* BRIEF
Reproduce the text of every record below line for line, with no changes.

* DATA
· · ·
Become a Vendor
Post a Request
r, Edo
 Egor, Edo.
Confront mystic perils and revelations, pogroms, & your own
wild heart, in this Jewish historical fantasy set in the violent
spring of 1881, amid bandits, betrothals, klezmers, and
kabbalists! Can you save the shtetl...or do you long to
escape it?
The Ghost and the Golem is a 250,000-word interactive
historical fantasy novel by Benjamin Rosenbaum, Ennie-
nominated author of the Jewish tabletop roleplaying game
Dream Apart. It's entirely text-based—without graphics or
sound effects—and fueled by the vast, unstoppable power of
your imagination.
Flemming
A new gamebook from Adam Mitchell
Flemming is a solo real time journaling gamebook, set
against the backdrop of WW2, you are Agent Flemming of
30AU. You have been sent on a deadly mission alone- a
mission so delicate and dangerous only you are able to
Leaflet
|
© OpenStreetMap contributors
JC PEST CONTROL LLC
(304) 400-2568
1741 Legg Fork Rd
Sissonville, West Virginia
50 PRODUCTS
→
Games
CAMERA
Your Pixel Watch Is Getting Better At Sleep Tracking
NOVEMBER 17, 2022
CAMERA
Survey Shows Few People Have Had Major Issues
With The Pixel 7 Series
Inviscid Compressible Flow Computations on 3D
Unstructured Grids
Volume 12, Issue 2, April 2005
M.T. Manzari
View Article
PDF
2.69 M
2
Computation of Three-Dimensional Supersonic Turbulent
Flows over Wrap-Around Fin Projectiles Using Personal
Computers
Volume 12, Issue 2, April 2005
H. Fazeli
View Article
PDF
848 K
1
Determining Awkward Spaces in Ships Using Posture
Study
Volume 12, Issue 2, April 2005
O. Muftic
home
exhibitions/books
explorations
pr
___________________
· · ·
* TASK ANSWER
Become a Vendor
Post a Request
r, Edo
 Egor, Edo.
Confront mystic perils and revelations, pogroms, & your own
wild heart, in this Jewish historical fantasy set in the violent
spring of 1881, amid bandits, betrothals, klezmers, and
kabbalists! Can you save the shtetl...or do you long to
escape it?
The Ghost and the Golem is a 250,000-word interactive
historical fantasy novel by Benjamin Rosenbaum, Ennie-
nominated author of the Jewish tabletop roleplaying game
Dream Apart. It's entirely text-based—without graphics or
sound effects—and fueled by the vast, unstoppable power of
your imagination.
Flemming
A new gamebook from Adam Mitchell
Flemming is a solo real time journaling gamebook, set
against the backdrop of WW2, you are Agent Flemming of
30AU. You have been sent on a deadly mission alone- a
mission so delicate and dangerous only you are able to
Leaflet
|
© OpenStreetMap contributors
JC PEST CONTROL LLC
(304) 400-2568
1741 Legg Fork Rd
Sissonville, West Virginia
50 PRODUCTS
→
Games
CAMERA
Your Pixel Watch Is Getting Better At Sleep Tracking
NOVEMBER 17, 2022
CAMERA
Survey Shows Few People Have Had Major Issues
With The Pixel 7 Series
Inviscid Compressible Flow Computations on 3D
Unstructured Grids
Volume 12, Issue 2, April 2005
M.T. Manzari
View Article
PDF
2.69 M
2
Computation of Three-Dimensional Supersonic Turbulent
Flows over Wrap-Around Fin Projectiles Using Personal
Computers
Volume 12, Issue 2, April 2005
H. Fazeli
View Article
PDF
848 K
1
Determining Awkward Spaces in Ships Using Posture
Study
Volume 12, Issue 2, April 2005
O. Muftic
home
exhibitions/books
explorations
pr
___________________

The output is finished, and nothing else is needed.